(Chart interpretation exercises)
*** Block opens ***
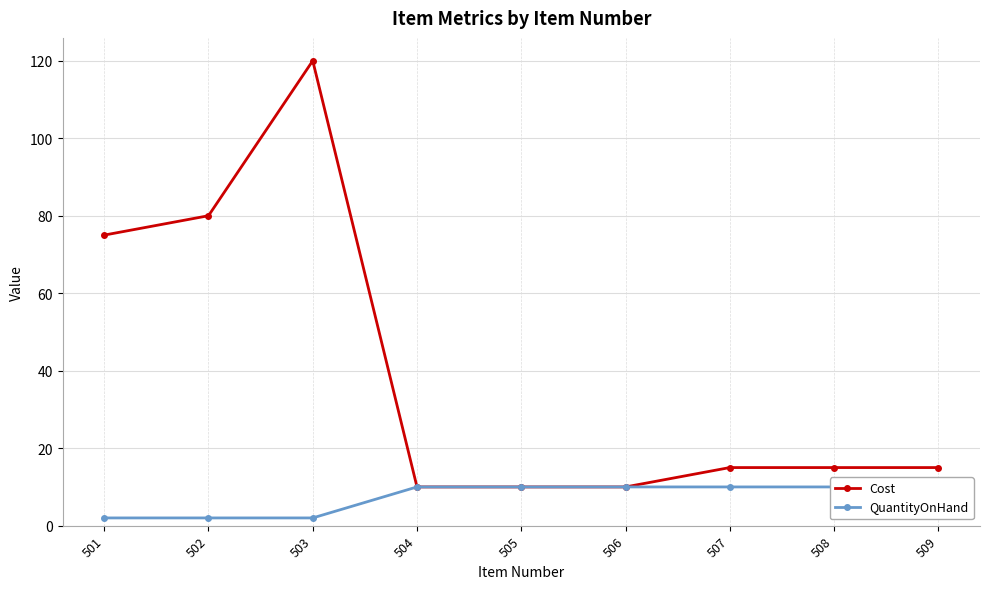

What is the difference between the second highest and second lowest values in the Cost series?

70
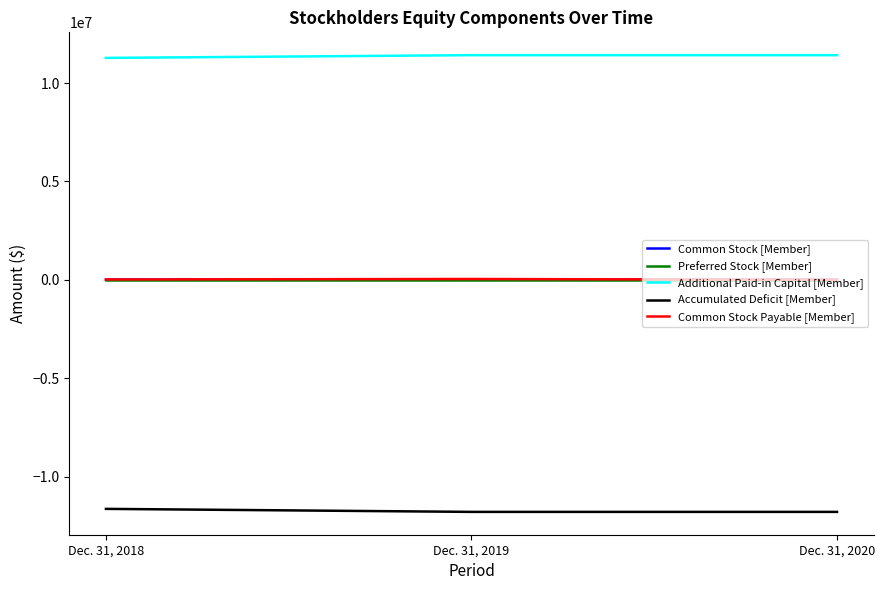

What are all the series names shown in the legend?

Common Stock [Member], Preferred Stock [Member], Additional Paid-in Capital [Member], Accumulated Deficit [Member], Common Stock Payable [Member]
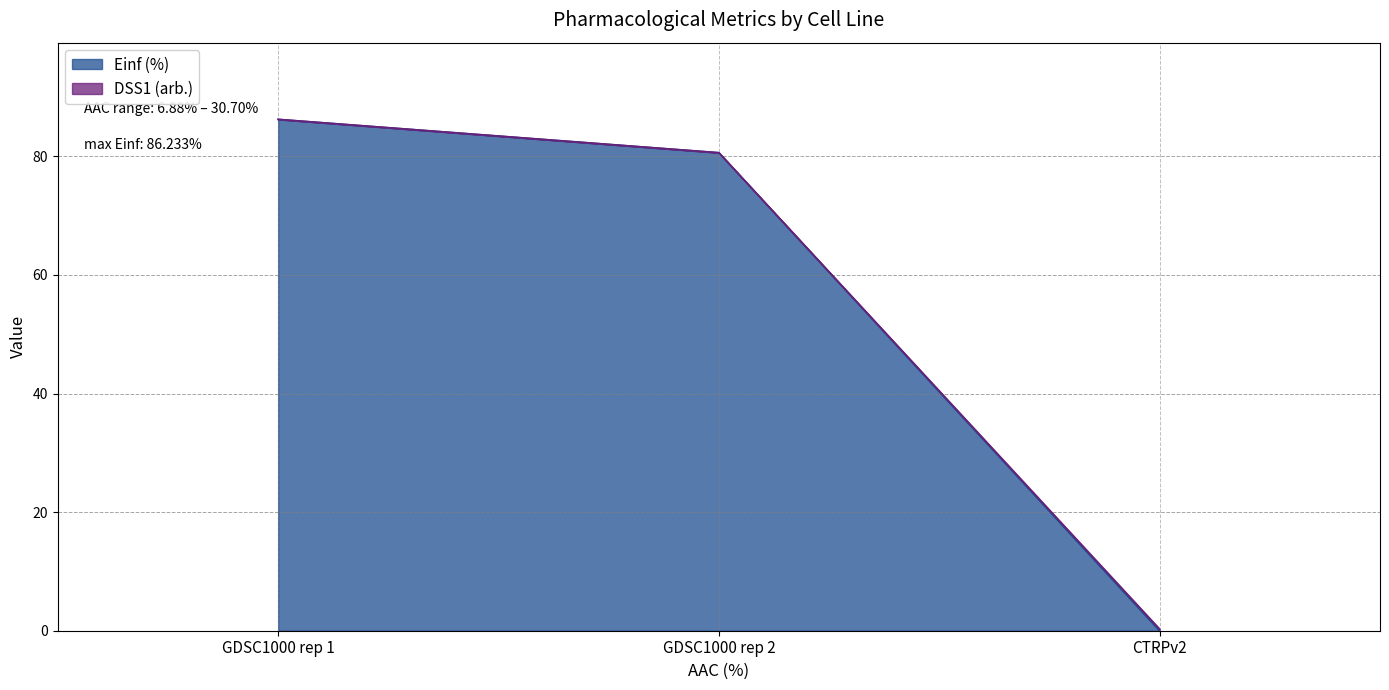

Is it true that Einf (%) equals 0.0 at CTRPv2?

True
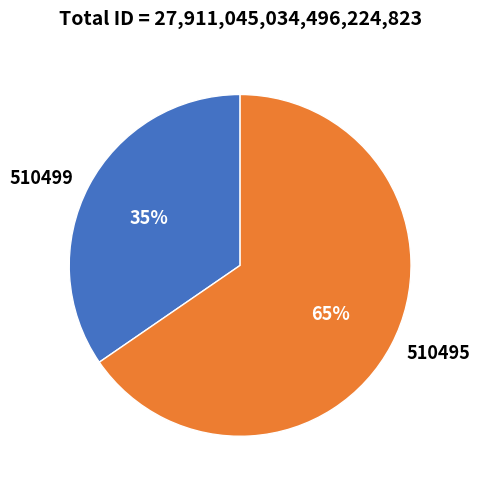

What percentage is the 510499 slice, to the nearest percent?

35%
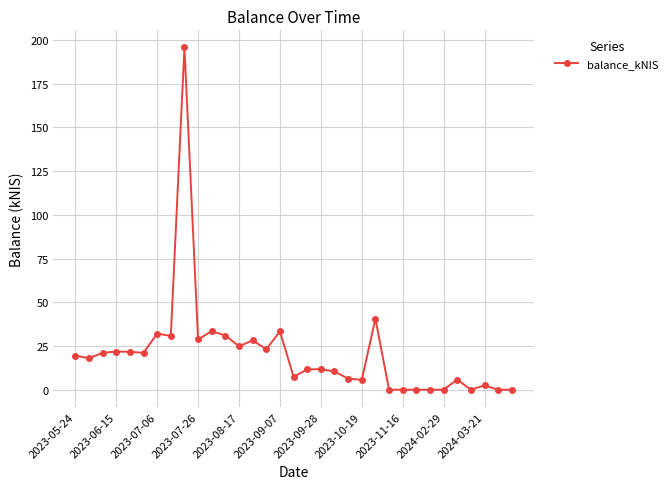

What is the sum of all values?

686.7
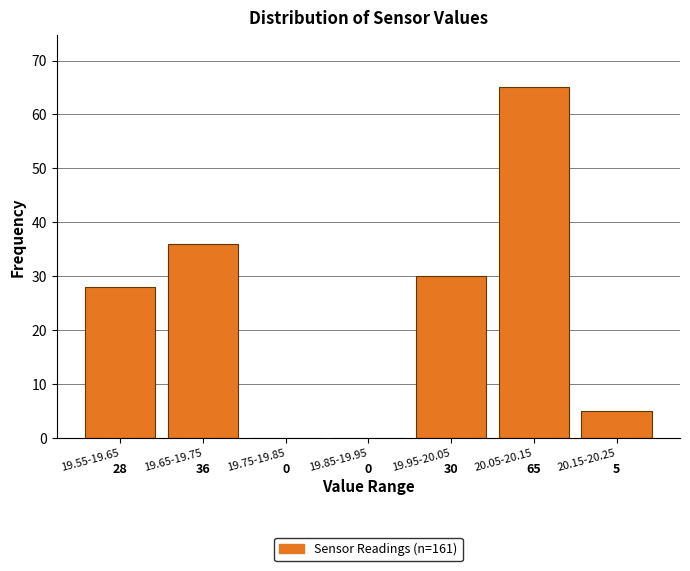

Reading right to left, what are all the values shown in this chart?

20.15-20.25=5	20.05-20.15=65	19.95-20.05=30	19.85-19.95=0	19.75-19.85=0	19.65-19.75=36	19.55-19.65=28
*** Block closes ***
__Required work__: Copy out every line of the records above verbatim, leaving out the pictures.

__Solution__:
What is the difference between the second highest and second lowest values in the Cost series?

70

What are all the series names shown in the legend?

Common Stock [Member], Preferred Stock [Member], Additional Paid-in Capital [Member], Accumulated Deficit [Member], Common Stock Payable [Member]

Is it true that Einf (%) equals 0.0 at CTRPv2?

True

What percentage is the 510499 slice, to the nearest percent?

35%

What is the sum of all values?

686.7

Reading right to left, what are all the values shown in this chart?

20.15-20.25=5	20.05-20.15=65	19.95-20.05=30	19.85-19.95=0	19.75-19.85=0	19.65-19.75=36	19.55-19.65=28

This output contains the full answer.